Sermon for Sunday 17 July 2022
“Mary has chosen the better part, which will not be taken away from her.”
What is a non-place? It’s a curious word isn’t it. It was invented by the French anthropologist Marc Augé. He uses it to describe a specific sort of location – something has come to exist in our post-modern world.
A non-place is a spot where human beings come and go. But we do it so transiently that we remain completely anonymous – as if no one notices us.
A non-place is a location where humans collide with each other in huge numbers, yet where no true connections, and no lasting relationships are made.
A non-place is a crossroads where everything we physically need in terms of food, drink, shelter is all there, yet what we really need as humans – friendship, love, respect, identity, culture – all that is wiped out.
The classic non-places Augé points to are airports, railways stations, shopping malls, hotel rooms, motorway service stations, supermarkets. They give us the physical things we need in life, but too much time spent in those places can leave you bewildered, alienated, lonely, and feeling uprooted.
I wonder whether some of those ideas that Augé has come up with might be a useful lens through which to look at our gospel reading this morning.
The story we’ve just heard seems very simple on the surface. Martha is the busy fuss-pot who allows the nuts and bolts of life’s practicalities to take over. They prevent her from listening to Jesus. Mary, by contrast recognises that listening to her guest is more important. Jesus teaches us that it is Mary who choses the better way.
What if this story is not just about how we should act as individuals, but also about the sorts of community we should be trying to create? What if Martha and Mary also represent two sorts of community? What if this story tells us something about what sort of parish community we should aim to be?
What I mean is this. What if Martha represents the sort of thing that Marc Augé was going on about when he talks of non-places?
Martha is rightly concerned with making sure the externals of everything that Jesus needs are catered for: food drink, accommodation. Yet she overlooks that something more is needed for true human flourishing. She’s like the motorway service station or the airport that gives you a square meal, but which leaves you feeling pretty bewildered and lost and exhausted. She’s like the hotel or the B&B that gives you a comfy bed, but which can never be a home or a place where you put down roots.
But what is the opposite of what Martha represents? Humans need places where they can grow in their true identity, where real encounter and community can thrive. I think that might be more what Mary represents, because she quite simply wants to remain close to Christ.
For our parish to be a place of true community, it needs to be a place that stays close to Christ. For it is in him that our identity is to be found. If we root ourselves in his love, we will find the energy and the inspiration that make true human flourishing possible.

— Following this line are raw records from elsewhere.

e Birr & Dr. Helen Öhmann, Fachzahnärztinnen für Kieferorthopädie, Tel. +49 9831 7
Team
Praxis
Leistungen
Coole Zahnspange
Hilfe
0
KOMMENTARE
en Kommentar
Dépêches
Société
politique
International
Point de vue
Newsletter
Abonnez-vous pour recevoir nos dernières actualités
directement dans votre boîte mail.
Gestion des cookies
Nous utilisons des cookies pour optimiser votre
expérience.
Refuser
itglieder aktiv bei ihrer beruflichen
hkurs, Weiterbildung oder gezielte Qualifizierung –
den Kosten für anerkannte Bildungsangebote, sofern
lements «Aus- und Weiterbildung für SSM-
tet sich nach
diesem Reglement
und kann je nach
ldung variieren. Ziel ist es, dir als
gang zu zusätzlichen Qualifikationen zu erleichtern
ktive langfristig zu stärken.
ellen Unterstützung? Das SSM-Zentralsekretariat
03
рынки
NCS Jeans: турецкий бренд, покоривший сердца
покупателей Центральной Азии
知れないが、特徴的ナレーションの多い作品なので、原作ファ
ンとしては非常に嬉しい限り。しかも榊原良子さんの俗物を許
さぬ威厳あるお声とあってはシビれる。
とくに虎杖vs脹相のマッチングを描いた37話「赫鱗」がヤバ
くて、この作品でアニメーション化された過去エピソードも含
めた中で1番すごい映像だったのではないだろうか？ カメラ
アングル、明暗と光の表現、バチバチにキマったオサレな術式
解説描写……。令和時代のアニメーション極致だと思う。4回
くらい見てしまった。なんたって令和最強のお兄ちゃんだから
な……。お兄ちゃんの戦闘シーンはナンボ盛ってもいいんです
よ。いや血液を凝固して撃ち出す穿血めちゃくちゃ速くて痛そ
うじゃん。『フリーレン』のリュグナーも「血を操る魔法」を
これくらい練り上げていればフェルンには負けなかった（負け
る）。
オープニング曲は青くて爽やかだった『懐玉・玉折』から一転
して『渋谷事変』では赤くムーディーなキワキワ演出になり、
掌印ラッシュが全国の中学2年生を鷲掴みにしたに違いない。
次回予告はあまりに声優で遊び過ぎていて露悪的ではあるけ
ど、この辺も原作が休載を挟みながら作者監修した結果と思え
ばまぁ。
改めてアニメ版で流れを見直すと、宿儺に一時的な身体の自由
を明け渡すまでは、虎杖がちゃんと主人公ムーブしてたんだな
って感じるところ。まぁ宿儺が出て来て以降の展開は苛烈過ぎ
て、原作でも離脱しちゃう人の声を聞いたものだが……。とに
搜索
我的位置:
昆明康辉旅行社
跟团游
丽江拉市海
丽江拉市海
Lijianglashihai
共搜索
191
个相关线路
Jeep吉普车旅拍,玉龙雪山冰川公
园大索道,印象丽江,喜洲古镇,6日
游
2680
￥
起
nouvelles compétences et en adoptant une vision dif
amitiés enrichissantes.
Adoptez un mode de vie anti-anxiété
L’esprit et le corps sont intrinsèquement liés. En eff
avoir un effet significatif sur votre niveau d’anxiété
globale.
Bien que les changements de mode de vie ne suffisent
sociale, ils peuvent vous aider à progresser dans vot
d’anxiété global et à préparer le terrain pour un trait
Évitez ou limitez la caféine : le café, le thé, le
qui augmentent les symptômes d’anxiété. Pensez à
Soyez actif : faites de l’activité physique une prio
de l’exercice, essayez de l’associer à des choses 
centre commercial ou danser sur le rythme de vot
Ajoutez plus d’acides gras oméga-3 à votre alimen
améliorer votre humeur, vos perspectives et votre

For it is the Gospel of Jesus Christ that teaches us that all humans are of infinite worth; that there is more to human existence than a mortgage and a large car; that in the life of Jesus Christ, God shows us we are loved beyond our wildest dreams. And it’s through being close to Christ that we are then prompted to do the kinds of things that show God’s love in the world.
For the crucial thing about human flourishing is to be near and be with the one for whom we were made. That’s the thing that distinguishes a Christian Community from any of the secular groups, parties and fellowships that make up the society in which we live.
We seek not to represent an opinion, or promote an idea, or undertake a particular activity, but rather, we seek nothing less than to be drawn ever closer to the one in whom all meaning, and all love, and all life exists.
So let’s try to follow the example of Mary in remaining close to Jesus. For it is only in Christ and in him alone that we can build the sort of parish community where genuine human flourishing is possible – a community where all are valued and cherished; where deep, loving relationships are nourished; where the living God is worshipped; and where the hope of eternal life with him is lived out each and every day.